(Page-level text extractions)
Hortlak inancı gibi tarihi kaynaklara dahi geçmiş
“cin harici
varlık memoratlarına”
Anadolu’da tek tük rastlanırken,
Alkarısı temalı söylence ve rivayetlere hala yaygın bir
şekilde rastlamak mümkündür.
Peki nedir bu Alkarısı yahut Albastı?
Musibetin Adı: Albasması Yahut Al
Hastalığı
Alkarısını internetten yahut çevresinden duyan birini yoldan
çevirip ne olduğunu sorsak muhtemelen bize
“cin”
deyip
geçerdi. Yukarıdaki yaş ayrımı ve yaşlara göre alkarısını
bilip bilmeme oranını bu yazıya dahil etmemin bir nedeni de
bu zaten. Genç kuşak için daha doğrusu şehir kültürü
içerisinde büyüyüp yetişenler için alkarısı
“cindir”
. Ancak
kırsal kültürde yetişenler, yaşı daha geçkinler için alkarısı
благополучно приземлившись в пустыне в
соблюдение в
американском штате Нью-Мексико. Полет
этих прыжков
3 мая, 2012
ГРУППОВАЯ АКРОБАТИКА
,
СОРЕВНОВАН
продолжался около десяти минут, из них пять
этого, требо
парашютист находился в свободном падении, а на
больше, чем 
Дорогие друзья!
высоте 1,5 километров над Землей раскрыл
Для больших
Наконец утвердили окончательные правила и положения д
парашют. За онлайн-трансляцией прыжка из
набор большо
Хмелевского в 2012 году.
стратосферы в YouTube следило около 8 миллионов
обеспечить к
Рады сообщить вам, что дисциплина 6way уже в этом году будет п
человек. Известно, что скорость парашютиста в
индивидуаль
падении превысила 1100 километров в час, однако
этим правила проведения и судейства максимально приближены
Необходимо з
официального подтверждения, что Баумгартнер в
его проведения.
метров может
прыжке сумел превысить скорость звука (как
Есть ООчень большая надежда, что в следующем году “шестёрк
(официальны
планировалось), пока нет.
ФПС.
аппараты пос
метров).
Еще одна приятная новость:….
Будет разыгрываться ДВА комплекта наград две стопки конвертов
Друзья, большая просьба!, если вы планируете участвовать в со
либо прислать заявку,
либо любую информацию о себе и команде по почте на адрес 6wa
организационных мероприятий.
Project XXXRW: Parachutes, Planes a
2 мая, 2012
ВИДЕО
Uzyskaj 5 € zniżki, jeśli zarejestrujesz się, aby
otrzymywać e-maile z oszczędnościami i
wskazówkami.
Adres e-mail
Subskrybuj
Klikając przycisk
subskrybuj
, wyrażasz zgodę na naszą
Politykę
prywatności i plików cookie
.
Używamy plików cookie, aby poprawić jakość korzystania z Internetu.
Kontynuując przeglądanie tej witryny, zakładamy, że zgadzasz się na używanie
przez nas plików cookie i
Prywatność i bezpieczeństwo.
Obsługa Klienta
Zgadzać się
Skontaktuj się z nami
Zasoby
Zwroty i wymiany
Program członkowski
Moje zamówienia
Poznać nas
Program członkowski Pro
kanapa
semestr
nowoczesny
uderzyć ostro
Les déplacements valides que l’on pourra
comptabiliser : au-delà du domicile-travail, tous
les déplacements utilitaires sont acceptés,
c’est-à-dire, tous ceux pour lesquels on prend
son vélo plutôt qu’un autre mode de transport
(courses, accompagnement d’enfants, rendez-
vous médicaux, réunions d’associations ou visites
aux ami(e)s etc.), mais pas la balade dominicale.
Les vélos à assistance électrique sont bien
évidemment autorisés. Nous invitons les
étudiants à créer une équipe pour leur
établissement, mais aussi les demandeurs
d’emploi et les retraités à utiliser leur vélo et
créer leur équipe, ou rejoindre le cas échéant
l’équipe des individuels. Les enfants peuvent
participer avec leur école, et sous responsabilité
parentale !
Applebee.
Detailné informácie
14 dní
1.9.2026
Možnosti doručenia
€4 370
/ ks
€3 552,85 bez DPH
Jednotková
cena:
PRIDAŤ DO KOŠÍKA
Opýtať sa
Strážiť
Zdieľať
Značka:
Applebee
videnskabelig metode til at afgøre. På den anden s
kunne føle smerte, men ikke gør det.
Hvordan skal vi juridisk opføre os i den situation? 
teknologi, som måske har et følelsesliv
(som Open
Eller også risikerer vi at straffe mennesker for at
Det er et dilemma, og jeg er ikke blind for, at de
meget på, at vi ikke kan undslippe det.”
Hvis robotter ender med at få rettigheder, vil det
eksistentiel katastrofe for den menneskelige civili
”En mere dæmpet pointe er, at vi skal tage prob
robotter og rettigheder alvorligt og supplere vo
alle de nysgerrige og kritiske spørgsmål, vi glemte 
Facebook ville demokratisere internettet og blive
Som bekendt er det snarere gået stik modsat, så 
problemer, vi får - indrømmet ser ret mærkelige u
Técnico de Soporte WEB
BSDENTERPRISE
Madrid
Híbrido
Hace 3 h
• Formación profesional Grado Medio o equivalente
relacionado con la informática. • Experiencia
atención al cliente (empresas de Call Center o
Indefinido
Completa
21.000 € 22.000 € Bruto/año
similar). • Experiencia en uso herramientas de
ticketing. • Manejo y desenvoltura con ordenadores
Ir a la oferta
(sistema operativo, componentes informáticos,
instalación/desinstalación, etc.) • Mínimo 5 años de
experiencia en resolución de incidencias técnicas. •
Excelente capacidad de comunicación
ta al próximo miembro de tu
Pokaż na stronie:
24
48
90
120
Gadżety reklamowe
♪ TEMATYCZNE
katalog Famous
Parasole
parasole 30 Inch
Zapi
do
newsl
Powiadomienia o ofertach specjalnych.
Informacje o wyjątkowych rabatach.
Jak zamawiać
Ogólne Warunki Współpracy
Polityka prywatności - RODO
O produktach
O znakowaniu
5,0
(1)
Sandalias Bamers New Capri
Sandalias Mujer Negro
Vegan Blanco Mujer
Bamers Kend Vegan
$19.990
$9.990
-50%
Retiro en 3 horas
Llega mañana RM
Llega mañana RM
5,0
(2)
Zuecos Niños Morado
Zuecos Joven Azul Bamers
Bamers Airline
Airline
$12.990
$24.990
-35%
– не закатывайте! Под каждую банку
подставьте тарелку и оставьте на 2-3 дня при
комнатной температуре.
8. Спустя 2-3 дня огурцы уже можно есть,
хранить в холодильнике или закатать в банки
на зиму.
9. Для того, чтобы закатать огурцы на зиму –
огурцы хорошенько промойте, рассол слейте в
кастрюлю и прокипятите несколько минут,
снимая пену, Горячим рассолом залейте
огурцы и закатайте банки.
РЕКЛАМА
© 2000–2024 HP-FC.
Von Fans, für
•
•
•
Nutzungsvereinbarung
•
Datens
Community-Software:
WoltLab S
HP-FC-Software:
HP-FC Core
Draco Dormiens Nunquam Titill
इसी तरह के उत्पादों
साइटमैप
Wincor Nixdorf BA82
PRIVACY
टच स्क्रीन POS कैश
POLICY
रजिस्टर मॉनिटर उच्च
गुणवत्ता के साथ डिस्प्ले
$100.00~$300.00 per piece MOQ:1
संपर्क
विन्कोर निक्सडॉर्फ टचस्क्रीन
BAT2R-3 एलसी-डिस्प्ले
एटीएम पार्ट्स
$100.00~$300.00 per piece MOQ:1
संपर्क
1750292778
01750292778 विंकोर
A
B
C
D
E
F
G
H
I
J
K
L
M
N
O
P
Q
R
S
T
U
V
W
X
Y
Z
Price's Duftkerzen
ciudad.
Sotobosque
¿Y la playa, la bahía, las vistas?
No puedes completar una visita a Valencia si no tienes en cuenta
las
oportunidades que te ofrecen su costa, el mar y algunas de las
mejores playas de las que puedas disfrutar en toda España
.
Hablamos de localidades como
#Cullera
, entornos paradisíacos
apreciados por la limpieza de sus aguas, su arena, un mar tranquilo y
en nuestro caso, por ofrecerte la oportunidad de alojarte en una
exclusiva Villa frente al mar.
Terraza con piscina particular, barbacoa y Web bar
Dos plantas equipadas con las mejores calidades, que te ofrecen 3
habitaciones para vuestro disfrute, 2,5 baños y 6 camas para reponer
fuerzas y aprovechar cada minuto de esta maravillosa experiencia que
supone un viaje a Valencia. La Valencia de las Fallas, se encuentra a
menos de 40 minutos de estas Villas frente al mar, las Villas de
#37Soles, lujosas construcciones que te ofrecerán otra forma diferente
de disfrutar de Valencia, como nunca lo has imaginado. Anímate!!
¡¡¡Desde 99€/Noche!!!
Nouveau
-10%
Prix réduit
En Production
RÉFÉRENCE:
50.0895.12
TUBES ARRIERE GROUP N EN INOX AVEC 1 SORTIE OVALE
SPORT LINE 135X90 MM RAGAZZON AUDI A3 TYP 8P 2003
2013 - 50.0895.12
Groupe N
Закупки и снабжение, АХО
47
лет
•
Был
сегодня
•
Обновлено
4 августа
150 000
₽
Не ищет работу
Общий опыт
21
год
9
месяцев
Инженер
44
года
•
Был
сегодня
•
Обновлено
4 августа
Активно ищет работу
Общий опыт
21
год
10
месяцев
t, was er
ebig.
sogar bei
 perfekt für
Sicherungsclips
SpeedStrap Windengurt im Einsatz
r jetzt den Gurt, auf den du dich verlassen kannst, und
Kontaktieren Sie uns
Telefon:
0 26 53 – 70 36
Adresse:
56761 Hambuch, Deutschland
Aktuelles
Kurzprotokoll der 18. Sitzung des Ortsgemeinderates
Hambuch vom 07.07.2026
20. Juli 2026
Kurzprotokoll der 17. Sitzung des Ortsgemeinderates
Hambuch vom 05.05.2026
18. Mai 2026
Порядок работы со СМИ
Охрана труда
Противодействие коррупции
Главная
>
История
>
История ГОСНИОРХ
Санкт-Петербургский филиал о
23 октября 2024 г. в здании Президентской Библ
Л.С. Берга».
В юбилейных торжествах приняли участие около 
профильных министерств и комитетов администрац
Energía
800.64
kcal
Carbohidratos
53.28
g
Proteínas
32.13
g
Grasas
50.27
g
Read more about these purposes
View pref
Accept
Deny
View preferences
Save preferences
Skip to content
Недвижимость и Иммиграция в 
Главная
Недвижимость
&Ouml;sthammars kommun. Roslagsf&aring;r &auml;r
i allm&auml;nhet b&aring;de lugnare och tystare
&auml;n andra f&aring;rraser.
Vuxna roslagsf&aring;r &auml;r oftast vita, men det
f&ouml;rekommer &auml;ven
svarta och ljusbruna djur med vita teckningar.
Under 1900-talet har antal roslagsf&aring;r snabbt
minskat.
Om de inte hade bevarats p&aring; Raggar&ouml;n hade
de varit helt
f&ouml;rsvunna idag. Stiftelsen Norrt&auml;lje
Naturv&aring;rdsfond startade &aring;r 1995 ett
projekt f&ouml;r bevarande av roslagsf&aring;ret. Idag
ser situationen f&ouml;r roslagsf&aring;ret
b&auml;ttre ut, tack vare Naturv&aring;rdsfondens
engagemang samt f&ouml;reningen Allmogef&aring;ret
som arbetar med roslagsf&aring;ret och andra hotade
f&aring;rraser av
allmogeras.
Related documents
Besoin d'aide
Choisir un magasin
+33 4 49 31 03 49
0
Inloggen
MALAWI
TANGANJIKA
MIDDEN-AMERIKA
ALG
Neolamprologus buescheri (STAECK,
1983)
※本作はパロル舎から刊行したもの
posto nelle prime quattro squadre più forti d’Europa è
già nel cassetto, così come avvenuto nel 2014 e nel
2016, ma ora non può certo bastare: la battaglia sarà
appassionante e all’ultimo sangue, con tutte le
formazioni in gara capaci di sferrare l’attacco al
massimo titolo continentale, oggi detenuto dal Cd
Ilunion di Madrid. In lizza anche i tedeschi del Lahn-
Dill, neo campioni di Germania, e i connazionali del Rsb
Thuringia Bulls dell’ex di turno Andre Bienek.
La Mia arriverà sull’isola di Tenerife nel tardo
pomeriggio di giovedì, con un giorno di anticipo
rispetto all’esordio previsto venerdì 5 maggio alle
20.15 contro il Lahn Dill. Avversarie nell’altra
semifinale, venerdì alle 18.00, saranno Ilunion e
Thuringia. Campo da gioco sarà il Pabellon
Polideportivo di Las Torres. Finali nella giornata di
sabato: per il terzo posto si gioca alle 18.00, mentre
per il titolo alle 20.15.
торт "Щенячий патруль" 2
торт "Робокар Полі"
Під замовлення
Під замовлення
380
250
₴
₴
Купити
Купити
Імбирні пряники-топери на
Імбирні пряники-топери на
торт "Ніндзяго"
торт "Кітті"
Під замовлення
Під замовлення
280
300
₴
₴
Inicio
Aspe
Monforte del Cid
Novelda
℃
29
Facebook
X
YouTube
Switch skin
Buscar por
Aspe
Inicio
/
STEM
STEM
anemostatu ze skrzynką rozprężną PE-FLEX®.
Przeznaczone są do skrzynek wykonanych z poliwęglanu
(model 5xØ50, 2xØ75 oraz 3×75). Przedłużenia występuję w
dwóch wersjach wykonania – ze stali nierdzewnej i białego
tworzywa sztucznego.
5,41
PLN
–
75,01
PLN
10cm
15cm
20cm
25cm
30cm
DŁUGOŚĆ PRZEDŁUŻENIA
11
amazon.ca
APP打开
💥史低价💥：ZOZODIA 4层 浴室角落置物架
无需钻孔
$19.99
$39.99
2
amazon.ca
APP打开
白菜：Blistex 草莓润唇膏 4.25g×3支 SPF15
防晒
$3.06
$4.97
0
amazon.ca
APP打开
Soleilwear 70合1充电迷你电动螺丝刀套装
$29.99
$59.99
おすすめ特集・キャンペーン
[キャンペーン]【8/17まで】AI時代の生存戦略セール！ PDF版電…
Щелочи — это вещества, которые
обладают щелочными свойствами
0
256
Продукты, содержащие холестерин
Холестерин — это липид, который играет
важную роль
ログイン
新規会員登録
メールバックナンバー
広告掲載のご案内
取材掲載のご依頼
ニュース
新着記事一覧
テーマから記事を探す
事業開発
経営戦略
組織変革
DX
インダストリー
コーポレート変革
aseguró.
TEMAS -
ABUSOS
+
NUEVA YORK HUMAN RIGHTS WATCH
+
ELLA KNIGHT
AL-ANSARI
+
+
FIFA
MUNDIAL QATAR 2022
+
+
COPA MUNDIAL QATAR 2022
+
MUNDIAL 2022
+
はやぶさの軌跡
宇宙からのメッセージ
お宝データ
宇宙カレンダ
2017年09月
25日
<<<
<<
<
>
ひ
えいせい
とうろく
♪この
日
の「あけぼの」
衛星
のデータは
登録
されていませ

JOB ITEM. Search the records for the word "Thuringia". Copy each line where it appears.

RESPONSE TO THE EXERCISE.
Thuringia Bulls dell’ex di turno Andre Bienek.
Thuringia. Campo da gioco sarà il Pabellon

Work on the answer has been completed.